Change detection data:
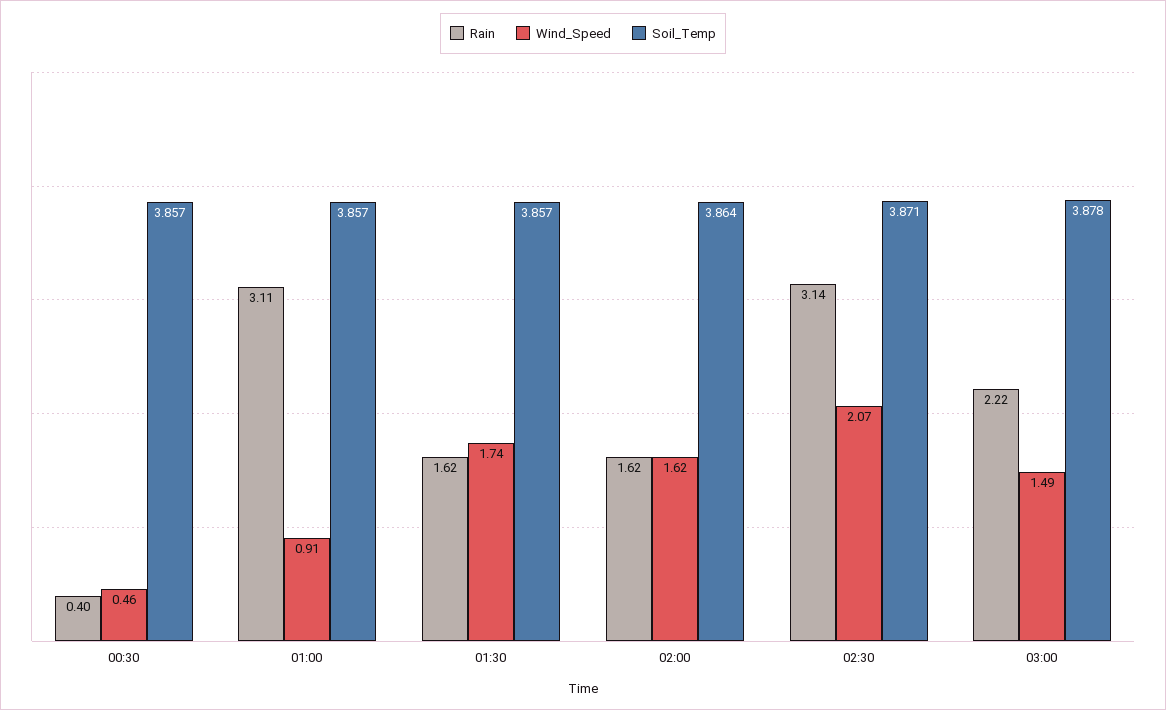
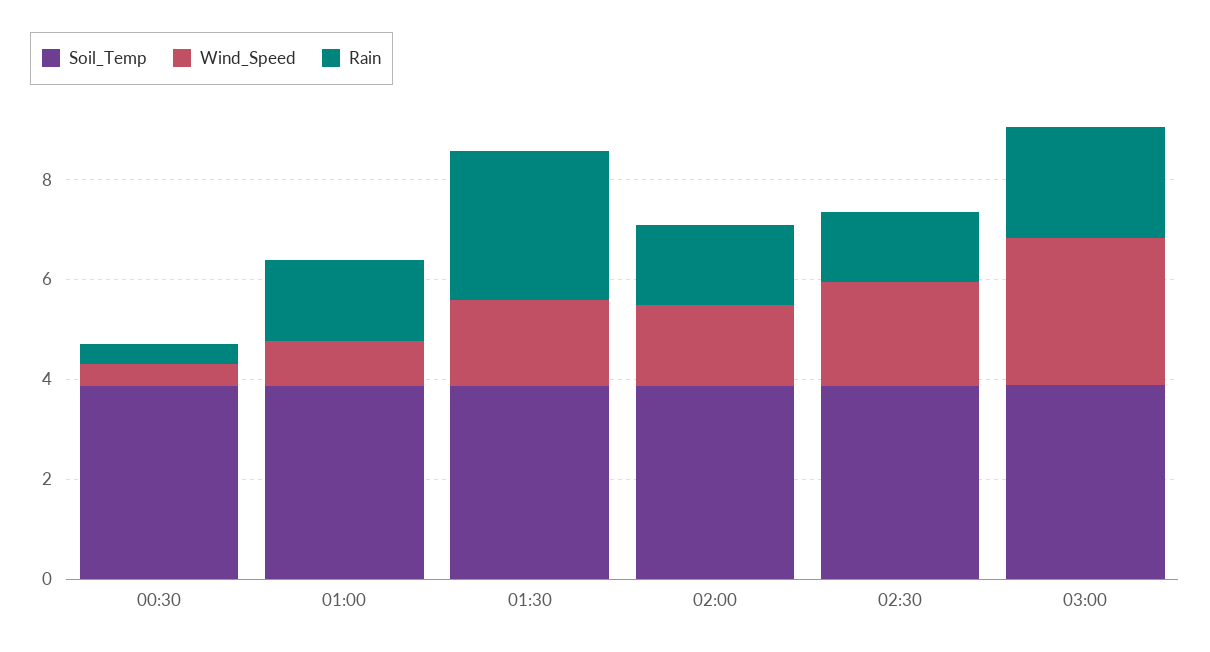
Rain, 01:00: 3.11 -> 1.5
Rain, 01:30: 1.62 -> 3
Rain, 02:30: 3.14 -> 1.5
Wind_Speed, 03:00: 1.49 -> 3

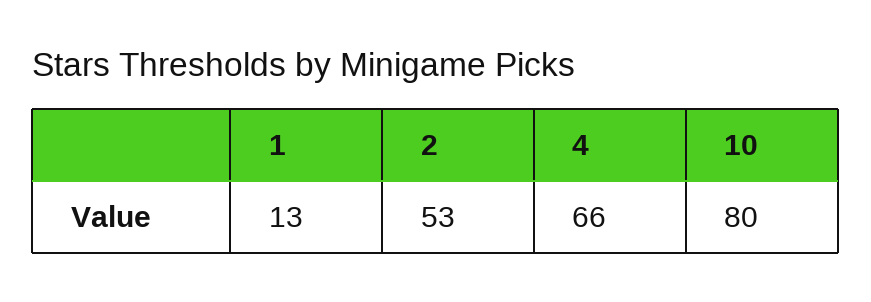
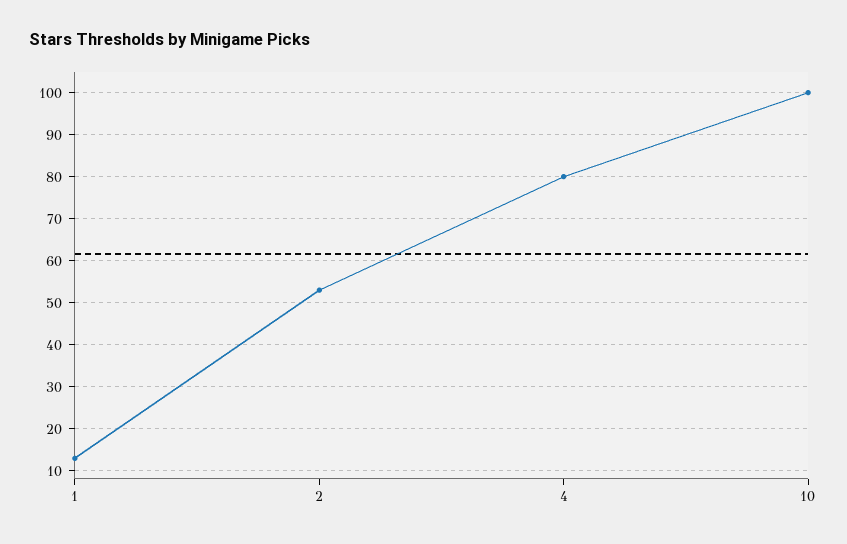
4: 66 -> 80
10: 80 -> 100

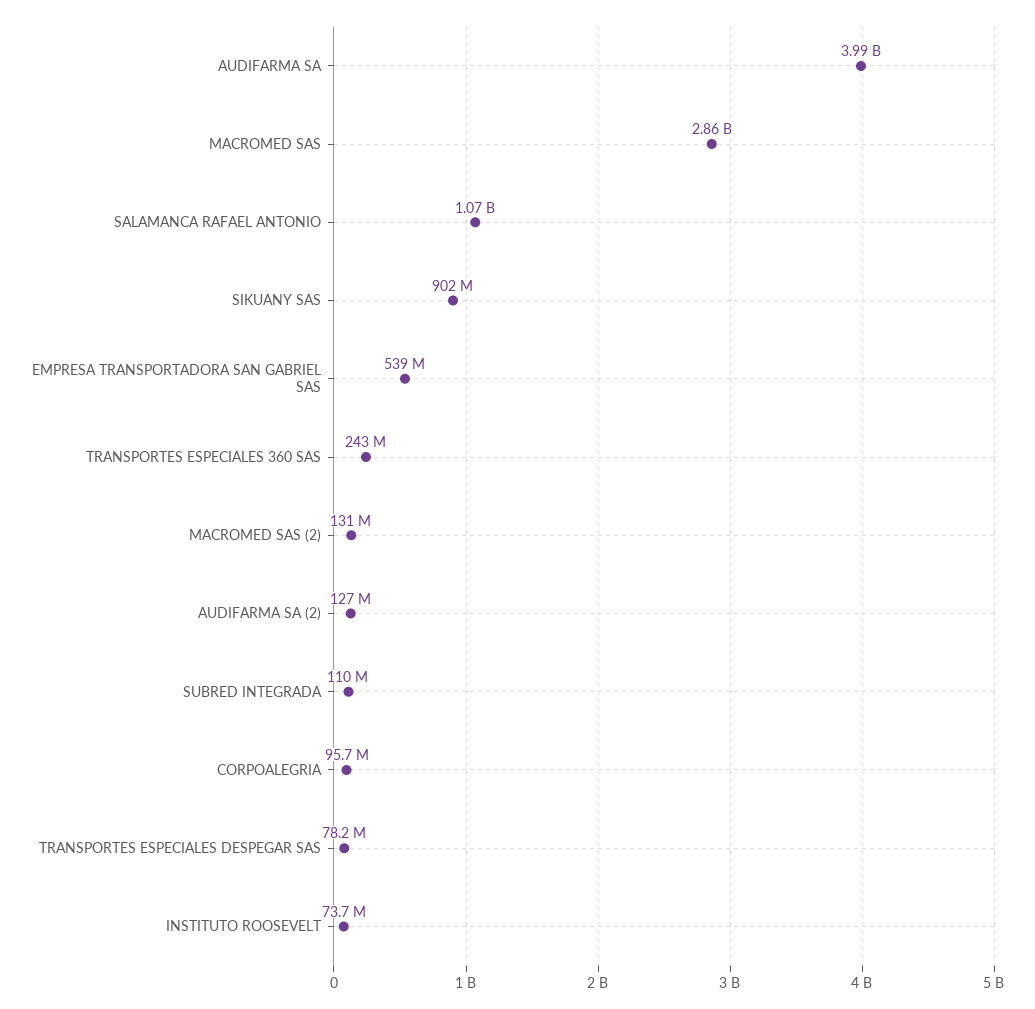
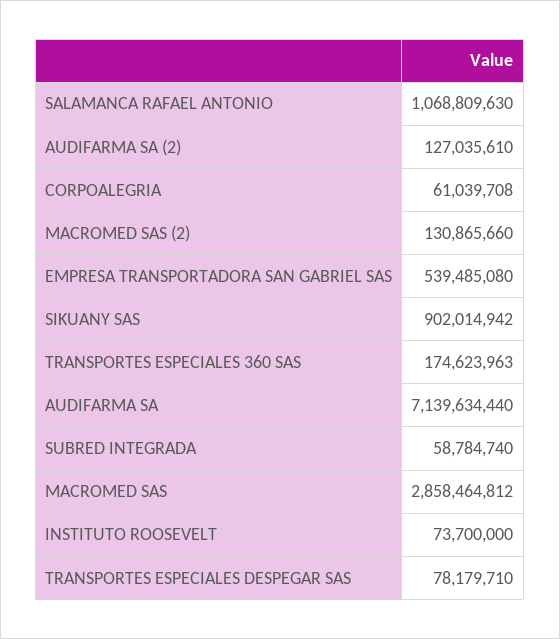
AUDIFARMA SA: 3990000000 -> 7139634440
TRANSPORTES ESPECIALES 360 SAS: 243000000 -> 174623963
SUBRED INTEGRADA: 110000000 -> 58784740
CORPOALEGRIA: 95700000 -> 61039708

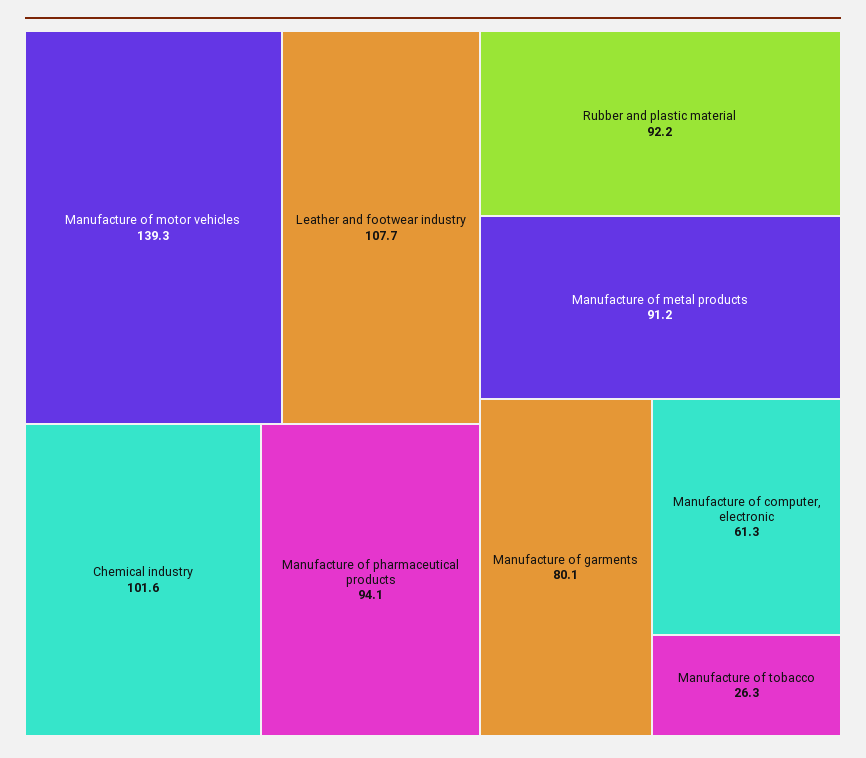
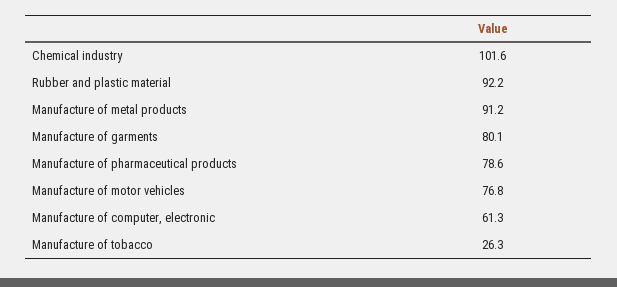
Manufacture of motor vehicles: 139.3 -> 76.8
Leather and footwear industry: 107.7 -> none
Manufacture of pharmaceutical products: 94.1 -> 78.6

## What is required
Find the line with "Manufacture of motor vehicles: 139.3 -> 76.8" in the data above. Restate it and all later lines word for word, ending with the last line.

## Reply
Manufacture of motor vehicles: 139.3 -> 76.8
Leather and footwear industry: 107.7 -> none
Manufacture of pharmaceutical products: 94.1 -> 78.6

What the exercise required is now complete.